Mais Scott Kelly, 50 ans et Mikhail Kornienko, 54 ans, ont déjà une longue expérience des vols spatiaux, chacun ayant déjà passé six mois dans la Station spatiale.

Scott Kelly s'est dit préoccupé par l'effet des radiations et de la microgravité, qui lors de séjour prolongé affaiblit le système immunitaire, réduit la densité osseuse et atrophie les muscles. L'apesanteur affecte aussi la vision.

«J'espère que ce ne sera pas trop dur et que nous pourrons continuer à vivre et à travailler dans l'espace pendant des périodes plus longues», a-t-il lancé. «Mais nous ne le saurons pas avant la fin de cette expérience».

Son frère jumeau, Mark, un astronaute à la retraite qui a aussi fait plusieurs missions dans l'ISS, participera également à cette expérience. Il subira des examens médicaux régulièrement au sol de manière à ce que l'équipe médicale puisse comparer les paramètres cliniques avec ceux de Mark quand celui-ci sera dans l'ISS.

Des tests génomiques sont aussi en cours pour déterminer comment un vol prolongé dans l'espace affecte l'organisme, a dit jeudi Julie Robinson, une des responsables scientifiques du programme.

Lecture, basket et hockey

Celle-ci a indiqué que l'Agence spatiale russe avait mis à disposition toutes les données recueillies au cours des missions humaines de longue durée dans l'espace dans Mir, même s'il y a eu depuis des avancées.

«Nous avons découvert avec l'ISS que des exercices physiques intensifs durant les séjours orbitaux étaient efficaces pour protéger les os des astronautes», a expliqué la scientifique.

Comme lors de ses précédents séjours dans l'ISS, Mark Kelly va passer une partie de son temps à lire, à regarder des émissions de télévision et des matchs de basket et de hockey. Mais cette fois, il a l'intention de tenir un journal dans lequel il fera part de ses expériences et de ses impressions, a-t-il dit, soulignant que sa famille allait beaucoup lui manquer. Il est divorcé et a deux enfants.

Mikhail Kornienko, marié et père d'une fille, lui expliqué que «l'eau qui coule et dans laquelle on peut nager, et non pas sous forme de bulles flottant dans l'espace, est l'une des choses qui vont plus lui manquer dans l'ISS».

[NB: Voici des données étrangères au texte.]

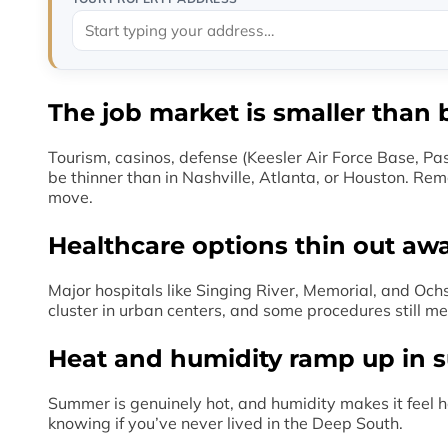
The job market is smaller than 
Tourism, casinos, defense (Keesler Air Force Base, Pa
be thinner than in Nashville, Atlanta, or Houston. Rem
move.
Healthcare options thin out aw
Major hospitals like Singing River, Memorial, and Och
cluster in urban centers, and some procedures still me
Heat and humidity ramp up in
Summer is genuinely hot, and humidity makes it feel ho
knowing if you’ve never lived in the Deep South.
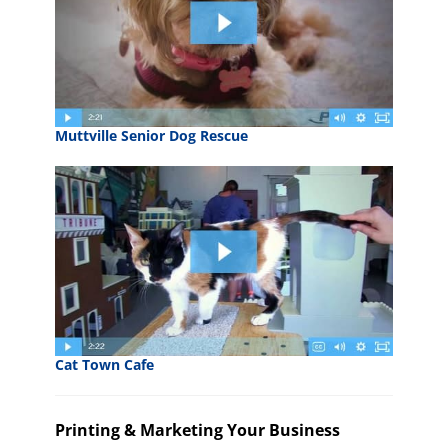
Muttville Senior Dog Rescue
Cat Town Cafe
Printing & Marketing Your Business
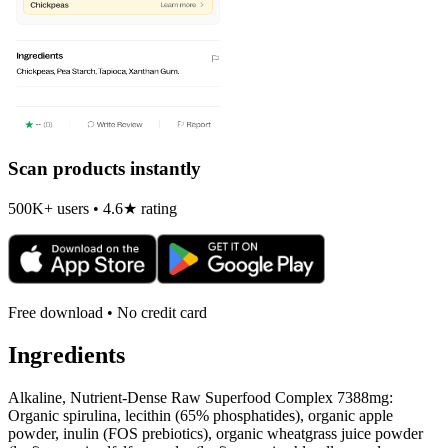
Scan products instantly
500K+ users • 4.6★ rating
Free download • No credit card
Ingredients
Alkaline, Nutrient-Dense Raw Superfood Complex 7388mg:
Organic spirulina, lecithin (65% phosphatides), organic apple
powder, inulin (FOS prebiotics), organic wheatgrass juice powder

Selon le cosmonaute russe Gennady Padalka, qui sera le commandant de l'ISS pour les six premiers mois du séjour de Scott Kelly et Mikhail Kornienko, le plus dur ne sera pas l'épreuve physique, mais l'épreuve psychologique.

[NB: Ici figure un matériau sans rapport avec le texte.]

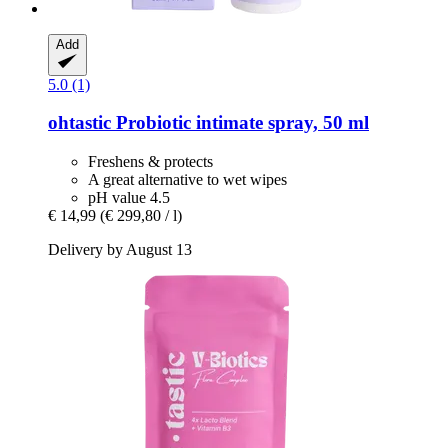
Add
5.0 (1)
ohtastic
Probiotic intimate spray, 50 ml
Freshens & protects
A great alternative to wet wipes
pH value 4.5
€ 14,99
(€ 299,80 / l)
Delivery by August 13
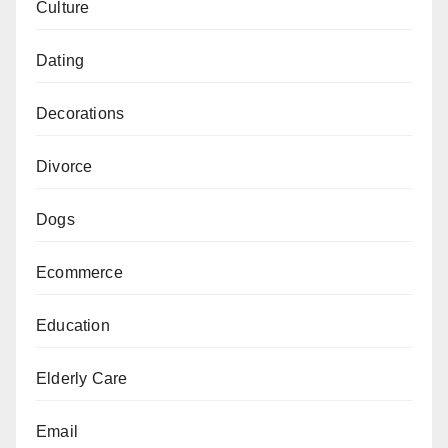
Culture
Dating
Decorations
Divorce
Dogs
Ecommerce
Education
Elderly Care
Email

«Être loin de la Terre et vivre dans un espace confiné avec peu de gens à qui parler sera selon moi le plus dur pour eux», a-t-il estimé.

Scott Kelly a expliqué très bien s'entendre avec ses collègues russes.

«Je ne pouvais pas souhaiter de meilleurs professionnels pour cette mission, nous sommes tous de grands amis», a-t-il lancé.

Le mois dernier à Paris, Scott Kelly et Mikhail Kornienko avaient déjà donné une conférence de presse ensemble. Ils avaient alors expliqué que les tensions américano-russes provoquées par la crise ukrainienne n'avaient aucune influence sur leurs relations.

«Nous devons compter les uns sur les autres. Nos vies en dépendent. Mikhail doit pouvoir compter sur moi en cas de risque. Nous n'abordons pas les questions politiques entre nos deux pays», avait expliqué Scott Kelly.

«Il n'y a aucune frontière dans l'espace», avait renchéri Mikhail Kornienko, ajoutant: «C'est un bel exemple de la façon de travailler ensemble, surtout pour les politiques sur terre».